Just a week after the European Central Bank (ECB) said it would implement unlimited bond buying to ameliorate the eurozone’s debt crisis, the US Federal Reserve announced on Thursday that it would launch a new round of bond buying at a pace of US$40 billion a month to prop up the economy in its own region. Most equities and commodities markets around the world moved higher on Friday amid the liquidity-driven euphoria, despite worries over a pickup in inflation expectations in the long haul.
The Fed’s timing on introducing the third round of quantitative easing (QE) was earlier than expected, although speculation about more easing measures had surfaced in recent months. The political factors associated with the upcoming US presidential election might have played an important role in pushing the Fed to make this decision sooner rather than later.
The Fed’s latest plan to purchase US$40 billion in mortgage-backed securities each month in an open-ended effort tied to what happens with the US job market is more flexible than the previous two rounds of QE. This unusual move underlines the grave concern that the US’ central bank has for the state of the US economy, but it also raises questions about the effectiveness of the measure, uncertainties over how long it could last and worries about how high the excess global liquidity triggered by this move could rise.

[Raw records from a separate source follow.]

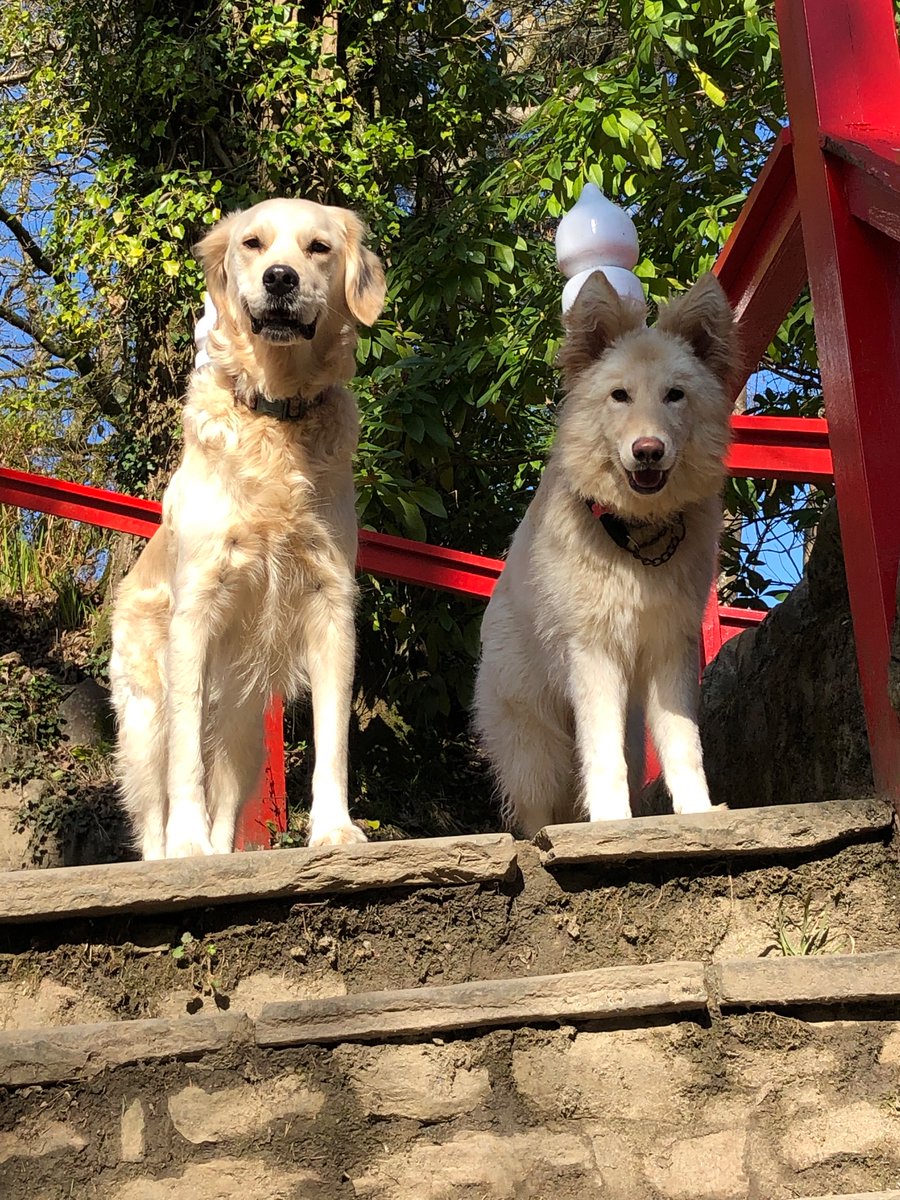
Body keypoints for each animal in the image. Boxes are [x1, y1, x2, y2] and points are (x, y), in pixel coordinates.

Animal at [108, 196, 384, 859]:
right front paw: (185, 847)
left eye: (318, 248)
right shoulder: (195, 611)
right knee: (151, 804)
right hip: (144, 717)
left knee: (228, 803)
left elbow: (333, 741)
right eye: (252, 244)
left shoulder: (331, 602)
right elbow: (186, 763)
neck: (276, 414)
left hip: (245, 728)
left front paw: (334, 829)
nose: (280, 280)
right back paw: (167, 854)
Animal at [475, 271, 734, 835]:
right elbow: (601, 753)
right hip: (536, 749)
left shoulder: (670, 649)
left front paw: (698, 812)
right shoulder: (592, 654)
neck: (637, 538)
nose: (648, 451)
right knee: (536, 808)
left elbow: (684, 743)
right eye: (620, 396)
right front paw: (612, 821)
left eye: (675, 396)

On the one hand, QE3 could have positive impacts on global stock markets, including Taiwan’s, in the near term. In the previous two rounds of QE, the TAIEX showed an average increase of 17.34 percent in the following six months. One could therefore expect QE3 to have the same positive impact on the local stock market, albeit with a smaller benefit this time because of weakening macro-fundamentals, including the still-weak performance in most European economies and the slowdown in China.
On the other hand, if the Fed sustains QE3 for as long as the US economy remains weak, it could put downward pressure on the US dollar, cause higher appreciation expectations on other currencies and lure potential capital inflows into their markets. The downward pressure on the greenback could also push commodities prices higher — in the previous two waves of QE the Reuters/CRB commodity index increased by 27.9 percent and 19.2 percent respectively, and consequently stoked the risk of global inflation.
In other words, concerns over higher inflation risks might put pressure on Taiwan’s central bank to exercise more credit control to prevent asset bubbles from forming. The nation’s consumer price index already expanded at its fastest pace in four years last month due to sudden rises in vegetable and fruit prices. If industrial product prices also climb higher because of rising commodities costs, Taiwan’s inflation might accelerate above the government’s target, which in turn could delay further relaxation of monetary policies to boost the nation’s weak exports.
Moreover, with the Fed’s QE3 now in place, one should look to see if policymakers in emerging economies adopt intervention measures to pre-empt the potential negative impacts from a surge in capital inflows and currency exchange rates. This means that a global devaluation race could reappear as countries act to protect the competitiveness of their export-oriented industries. However, because the latest QE is open-ended in nature, such currency wars would likely pose a longer-than-expected threat to the full recovery of the global economy.
For Taiwan, the massive bond-buying programs instigated by both the Fed and the ECB will have some impact on the NT dollar’s exchange rates and therefore the central bank is facing a challenge in which it must balance the need to allow the currency to depreciate further to help domestic exporters and maintaining the currency’s strength to be able to fight inflationary pressure.